Problem description. In the lines below, look for "aluRes". Copy each line where it appears.

━━━━━ Data for analysis

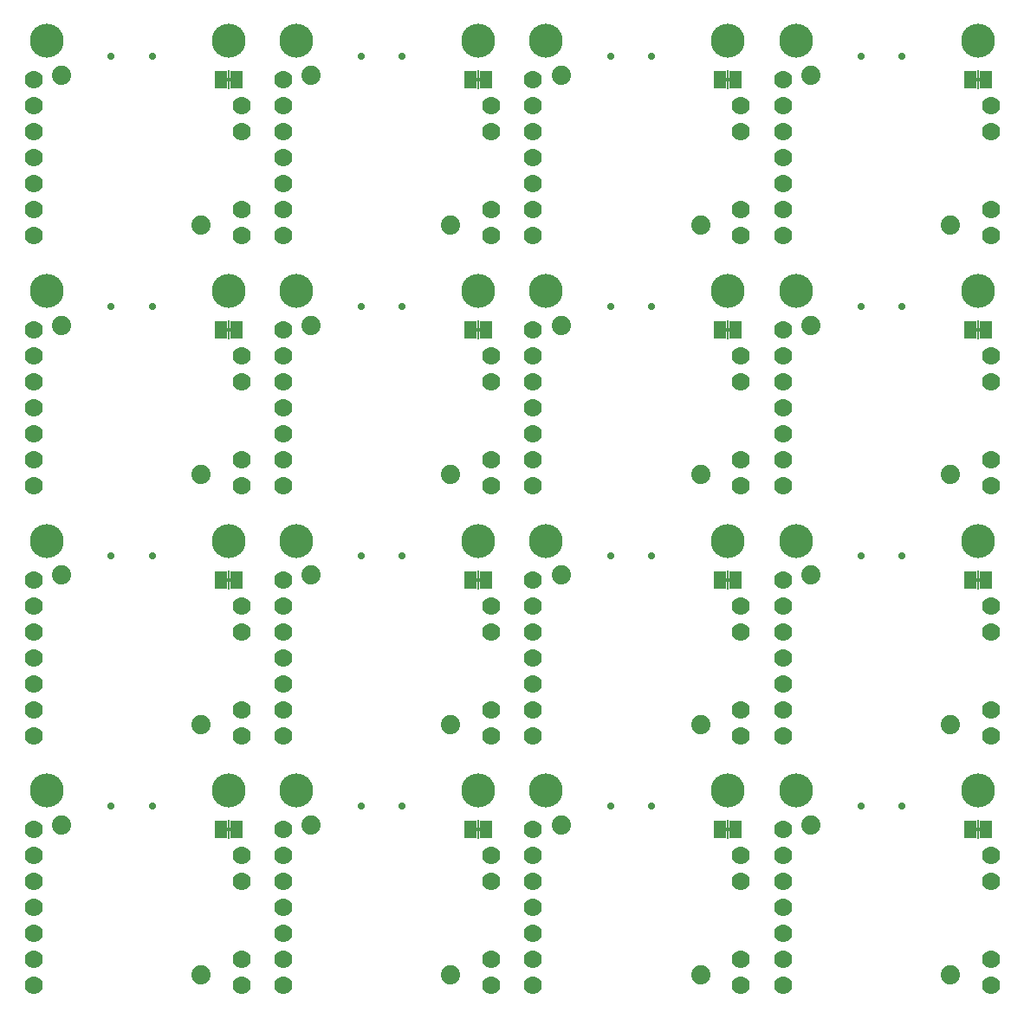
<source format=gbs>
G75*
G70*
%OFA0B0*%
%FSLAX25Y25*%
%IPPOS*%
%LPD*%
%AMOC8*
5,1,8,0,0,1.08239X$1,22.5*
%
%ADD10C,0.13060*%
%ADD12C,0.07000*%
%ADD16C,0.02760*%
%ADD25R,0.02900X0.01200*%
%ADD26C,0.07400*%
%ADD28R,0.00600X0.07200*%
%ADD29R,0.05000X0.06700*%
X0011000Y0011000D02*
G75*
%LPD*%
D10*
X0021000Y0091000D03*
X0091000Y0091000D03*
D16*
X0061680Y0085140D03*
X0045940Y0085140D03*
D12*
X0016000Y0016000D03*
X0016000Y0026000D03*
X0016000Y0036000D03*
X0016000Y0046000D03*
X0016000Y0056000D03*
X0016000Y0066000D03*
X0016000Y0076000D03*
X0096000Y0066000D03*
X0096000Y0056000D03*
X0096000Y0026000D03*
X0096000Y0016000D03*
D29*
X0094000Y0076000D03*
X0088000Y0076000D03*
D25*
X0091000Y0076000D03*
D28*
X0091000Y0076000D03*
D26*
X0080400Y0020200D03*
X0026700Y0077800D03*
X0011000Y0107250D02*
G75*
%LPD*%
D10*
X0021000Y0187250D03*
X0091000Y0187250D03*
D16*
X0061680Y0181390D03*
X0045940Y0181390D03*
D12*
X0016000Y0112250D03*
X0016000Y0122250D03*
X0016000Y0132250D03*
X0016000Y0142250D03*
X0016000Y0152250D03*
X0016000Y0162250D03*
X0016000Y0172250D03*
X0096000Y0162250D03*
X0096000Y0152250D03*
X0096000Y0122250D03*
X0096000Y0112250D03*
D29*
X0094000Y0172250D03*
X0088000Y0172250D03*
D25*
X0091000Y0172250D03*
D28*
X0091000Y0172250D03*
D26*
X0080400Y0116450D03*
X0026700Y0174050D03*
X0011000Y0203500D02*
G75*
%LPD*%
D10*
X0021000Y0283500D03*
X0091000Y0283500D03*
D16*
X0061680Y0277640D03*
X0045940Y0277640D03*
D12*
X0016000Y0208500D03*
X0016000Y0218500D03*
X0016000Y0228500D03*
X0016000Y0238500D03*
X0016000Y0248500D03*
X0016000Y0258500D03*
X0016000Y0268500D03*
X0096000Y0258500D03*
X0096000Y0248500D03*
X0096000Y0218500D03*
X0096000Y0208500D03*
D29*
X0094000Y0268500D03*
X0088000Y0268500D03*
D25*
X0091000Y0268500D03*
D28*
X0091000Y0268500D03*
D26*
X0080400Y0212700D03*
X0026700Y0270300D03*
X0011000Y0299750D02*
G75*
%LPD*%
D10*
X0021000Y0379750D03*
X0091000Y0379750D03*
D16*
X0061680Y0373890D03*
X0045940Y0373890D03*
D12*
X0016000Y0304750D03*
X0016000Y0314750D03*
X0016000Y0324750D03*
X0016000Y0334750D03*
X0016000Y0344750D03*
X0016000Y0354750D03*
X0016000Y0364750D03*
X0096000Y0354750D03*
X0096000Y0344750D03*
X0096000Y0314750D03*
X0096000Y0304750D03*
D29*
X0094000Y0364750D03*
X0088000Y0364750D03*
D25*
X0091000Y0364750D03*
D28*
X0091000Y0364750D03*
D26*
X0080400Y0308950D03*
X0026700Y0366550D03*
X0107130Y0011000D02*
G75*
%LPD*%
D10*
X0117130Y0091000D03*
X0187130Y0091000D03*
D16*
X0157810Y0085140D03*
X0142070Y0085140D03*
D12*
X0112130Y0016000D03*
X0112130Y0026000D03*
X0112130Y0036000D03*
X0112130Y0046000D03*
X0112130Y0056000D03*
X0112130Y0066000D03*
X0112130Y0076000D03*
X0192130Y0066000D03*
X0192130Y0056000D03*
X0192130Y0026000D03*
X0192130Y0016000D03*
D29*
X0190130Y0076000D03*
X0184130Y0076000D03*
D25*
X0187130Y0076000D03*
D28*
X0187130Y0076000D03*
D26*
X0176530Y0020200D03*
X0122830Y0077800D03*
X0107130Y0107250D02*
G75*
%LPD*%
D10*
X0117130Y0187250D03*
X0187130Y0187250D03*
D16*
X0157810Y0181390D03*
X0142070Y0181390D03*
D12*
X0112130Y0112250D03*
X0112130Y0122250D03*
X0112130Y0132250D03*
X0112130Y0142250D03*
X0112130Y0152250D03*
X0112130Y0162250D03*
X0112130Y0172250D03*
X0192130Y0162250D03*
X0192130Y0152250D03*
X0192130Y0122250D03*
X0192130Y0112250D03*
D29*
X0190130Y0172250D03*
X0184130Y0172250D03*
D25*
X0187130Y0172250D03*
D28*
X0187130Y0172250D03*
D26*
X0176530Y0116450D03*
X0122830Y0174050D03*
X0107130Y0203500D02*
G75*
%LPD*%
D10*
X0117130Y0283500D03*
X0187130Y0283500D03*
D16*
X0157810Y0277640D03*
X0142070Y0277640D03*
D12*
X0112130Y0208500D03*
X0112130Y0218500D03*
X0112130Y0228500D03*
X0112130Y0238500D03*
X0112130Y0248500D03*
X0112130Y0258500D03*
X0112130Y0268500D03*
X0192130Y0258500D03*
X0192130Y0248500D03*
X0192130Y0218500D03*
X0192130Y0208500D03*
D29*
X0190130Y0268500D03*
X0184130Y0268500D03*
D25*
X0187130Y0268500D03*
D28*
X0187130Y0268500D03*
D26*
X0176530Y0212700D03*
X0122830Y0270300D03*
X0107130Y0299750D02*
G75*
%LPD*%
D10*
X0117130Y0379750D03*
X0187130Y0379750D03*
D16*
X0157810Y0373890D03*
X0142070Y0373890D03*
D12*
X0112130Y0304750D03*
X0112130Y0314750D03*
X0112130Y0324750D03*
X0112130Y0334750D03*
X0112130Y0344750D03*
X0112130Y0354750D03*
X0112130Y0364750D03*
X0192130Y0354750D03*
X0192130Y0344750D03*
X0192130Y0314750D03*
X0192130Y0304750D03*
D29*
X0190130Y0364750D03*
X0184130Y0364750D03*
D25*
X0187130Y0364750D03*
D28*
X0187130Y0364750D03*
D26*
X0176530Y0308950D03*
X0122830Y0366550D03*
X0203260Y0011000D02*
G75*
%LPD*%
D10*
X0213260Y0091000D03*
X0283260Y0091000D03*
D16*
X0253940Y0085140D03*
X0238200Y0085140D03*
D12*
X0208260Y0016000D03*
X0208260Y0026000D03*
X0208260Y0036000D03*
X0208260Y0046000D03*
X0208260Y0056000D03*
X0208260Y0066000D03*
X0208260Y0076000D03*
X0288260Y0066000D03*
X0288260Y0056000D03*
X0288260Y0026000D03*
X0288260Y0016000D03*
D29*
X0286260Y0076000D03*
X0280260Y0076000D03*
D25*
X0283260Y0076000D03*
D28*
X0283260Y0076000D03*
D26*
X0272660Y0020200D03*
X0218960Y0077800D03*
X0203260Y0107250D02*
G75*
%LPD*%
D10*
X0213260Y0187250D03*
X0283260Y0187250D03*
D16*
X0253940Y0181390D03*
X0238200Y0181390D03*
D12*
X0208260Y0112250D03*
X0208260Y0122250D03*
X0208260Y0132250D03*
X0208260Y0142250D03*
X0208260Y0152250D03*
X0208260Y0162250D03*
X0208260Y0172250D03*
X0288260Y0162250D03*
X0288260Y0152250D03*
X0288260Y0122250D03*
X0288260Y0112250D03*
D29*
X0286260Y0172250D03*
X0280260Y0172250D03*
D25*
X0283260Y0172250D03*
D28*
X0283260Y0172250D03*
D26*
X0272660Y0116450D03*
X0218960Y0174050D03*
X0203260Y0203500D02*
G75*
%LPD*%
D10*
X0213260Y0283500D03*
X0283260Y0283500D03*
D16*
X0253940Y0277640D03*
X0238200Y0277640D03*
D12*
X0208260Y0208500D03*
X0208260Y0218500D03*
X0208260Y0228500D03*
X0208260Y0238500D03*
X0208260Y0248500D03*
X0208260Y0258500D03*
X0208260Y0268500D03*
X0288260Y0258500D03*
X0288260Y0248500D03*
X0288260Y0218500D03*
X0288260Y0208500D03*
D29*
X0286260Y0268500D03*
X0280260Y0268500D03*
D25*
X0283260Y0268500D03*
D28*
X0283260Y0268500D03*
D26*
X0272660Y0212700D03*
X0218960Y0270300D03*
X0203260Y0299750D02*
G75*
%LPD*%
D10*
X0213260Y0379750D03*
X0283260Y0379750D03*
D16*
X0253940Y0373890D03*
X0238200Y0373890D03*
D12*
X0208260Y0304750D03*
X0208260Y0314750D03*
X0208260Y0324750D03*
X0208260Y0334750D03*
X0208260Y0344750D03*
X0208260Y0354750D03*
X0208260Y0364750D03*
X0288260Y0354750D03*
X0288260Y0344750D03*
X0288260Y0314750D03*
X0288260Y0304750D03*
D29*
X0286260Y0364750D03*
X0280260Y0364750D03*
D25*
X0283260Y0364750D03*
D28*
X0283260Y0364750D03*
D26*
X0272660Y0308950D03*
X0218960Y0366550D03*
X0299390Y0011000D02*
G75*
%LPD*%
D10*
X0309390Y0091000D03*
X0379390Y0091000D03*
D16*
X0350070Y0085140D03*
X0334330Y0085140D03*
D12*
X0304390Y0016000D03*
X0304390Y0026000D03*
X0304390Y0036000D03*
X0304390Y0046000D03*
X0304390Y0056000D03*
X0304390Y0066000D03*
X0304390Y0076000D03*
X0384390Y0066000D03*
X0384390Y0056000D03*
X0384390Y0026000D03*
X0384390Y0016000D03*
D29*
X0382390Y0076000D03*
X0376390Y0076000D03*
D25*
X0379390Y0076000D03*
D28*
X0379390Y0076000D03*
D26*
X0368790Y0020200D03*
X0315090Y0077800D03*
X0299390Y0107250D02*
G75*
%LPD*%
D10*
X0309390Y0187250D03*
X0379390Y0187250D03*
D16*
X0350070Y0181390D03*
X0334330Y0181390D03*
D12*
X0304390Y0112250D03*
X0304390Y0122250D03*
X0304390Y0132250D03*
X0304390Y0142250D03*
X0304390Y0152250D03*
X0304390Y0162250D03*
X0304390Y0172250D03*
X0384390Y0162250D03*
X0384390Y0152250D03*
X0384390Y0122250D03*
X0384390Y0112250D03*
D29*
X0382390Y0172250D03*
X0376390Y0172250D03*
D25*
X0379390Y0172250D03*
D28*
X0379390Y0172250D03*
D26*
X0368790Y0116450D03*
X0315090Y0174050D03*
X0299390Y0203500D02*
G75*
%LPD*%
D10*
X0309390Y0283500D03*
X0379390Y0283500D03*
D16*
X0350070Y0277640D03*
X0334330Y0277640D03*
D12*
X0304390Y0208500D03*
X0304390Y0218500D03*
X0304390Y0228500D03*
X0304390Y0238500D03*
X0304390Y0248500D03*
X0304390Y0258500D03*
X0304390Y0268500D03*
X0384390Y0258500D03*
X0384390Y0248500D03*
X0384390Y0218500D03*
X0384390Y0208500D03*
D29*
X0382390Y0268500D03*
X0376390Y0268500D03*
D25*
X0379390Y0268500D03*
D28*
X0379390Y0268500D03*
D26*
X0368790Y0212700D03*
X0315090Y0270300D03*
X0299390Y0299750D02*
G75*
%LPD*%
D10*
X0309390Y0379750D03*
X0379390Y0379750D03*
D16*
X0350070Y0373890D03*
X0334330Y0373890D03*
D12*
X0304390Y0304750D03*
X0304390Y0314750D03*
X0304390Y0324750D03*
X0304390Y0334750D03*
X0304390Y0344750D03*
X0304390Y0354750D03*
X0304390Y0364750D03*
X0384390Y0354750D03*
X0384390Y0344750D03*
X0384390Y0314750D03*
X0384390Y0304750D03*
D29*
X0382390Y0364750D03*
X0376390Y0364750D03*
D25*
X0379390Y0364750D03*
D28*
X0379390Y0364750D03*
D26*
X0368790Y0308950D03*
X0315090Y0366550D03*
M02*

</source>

━━━━━━━━━━
━━━━━ Data for analysis

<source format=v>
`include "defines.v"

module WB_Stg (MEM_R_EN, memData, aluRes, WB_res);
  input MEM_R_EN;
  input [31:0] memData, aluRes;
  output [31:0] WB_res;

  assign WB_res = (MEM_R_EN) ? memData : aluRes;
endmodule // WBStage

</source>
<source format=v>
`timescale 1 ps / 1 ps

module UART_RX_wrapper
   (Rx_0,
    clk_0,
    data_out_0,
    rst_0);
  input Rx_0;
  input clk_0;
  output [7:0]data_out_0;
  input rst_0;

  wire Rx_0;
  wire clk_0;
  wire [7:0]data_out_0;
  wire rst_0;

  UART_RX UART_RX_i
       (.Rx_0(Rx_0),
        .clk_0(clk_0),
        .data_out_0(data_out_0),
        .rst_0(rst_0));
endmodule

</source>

━━━━━━━━━━
━━━━━ Data for analysis

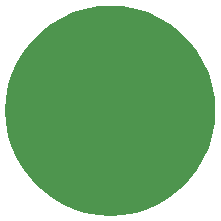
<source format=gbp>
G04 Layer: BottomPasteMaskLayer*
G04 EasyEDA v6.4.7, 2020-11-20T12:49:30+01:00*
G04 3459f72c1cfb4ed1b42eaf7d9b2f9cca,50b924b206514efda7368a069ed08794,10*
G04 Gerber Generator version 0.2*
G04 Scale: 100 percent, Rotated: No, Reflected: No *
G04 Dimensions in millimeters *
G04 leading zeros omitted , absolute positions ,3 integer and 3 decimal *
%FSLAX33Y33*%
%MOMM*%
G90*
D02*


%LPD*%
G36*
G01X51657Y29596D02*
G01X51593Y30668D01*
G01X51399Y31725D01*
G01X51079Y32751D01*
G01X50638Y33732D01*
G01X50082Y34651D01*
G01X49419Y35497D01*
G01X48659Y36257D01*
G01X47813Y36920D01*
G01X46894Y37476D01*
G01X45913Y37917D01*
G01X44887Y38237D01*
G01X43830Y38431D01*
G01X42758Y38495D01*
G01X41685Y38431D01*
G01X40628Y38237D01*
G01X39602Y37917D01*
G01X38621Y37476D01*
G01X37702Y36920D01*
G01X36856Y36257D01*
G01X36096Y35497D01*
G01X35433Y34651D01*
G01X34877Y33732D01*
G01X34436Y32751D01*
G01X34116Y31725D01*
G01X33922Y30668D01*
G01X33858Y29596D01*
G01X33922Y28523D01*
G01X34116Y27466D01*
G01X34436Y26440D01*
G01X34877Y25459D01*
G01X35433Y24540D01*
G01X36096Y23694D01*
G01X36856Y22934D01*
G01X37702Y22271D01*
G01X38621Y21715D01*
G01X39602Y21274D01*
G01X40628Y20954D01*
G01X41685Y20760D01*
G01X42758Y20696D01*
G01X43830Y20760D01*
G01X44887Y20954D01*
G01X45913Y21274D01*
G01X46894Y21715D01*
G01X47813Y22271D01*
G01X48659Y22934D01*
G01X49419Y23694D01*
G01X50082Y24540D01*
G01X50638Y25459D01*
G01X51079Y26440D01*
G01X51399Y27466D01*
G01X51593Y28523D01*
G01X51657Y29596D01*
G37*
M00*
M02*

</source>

━━━━━━━━━━

Output for this task.
module WB_Stg (MEM_R_EN, memData, aluRes, WB_res);
  input [31:0] memData, aluRes;
  assign WB_res = (MEM_R_EN) ? memData : aluRes;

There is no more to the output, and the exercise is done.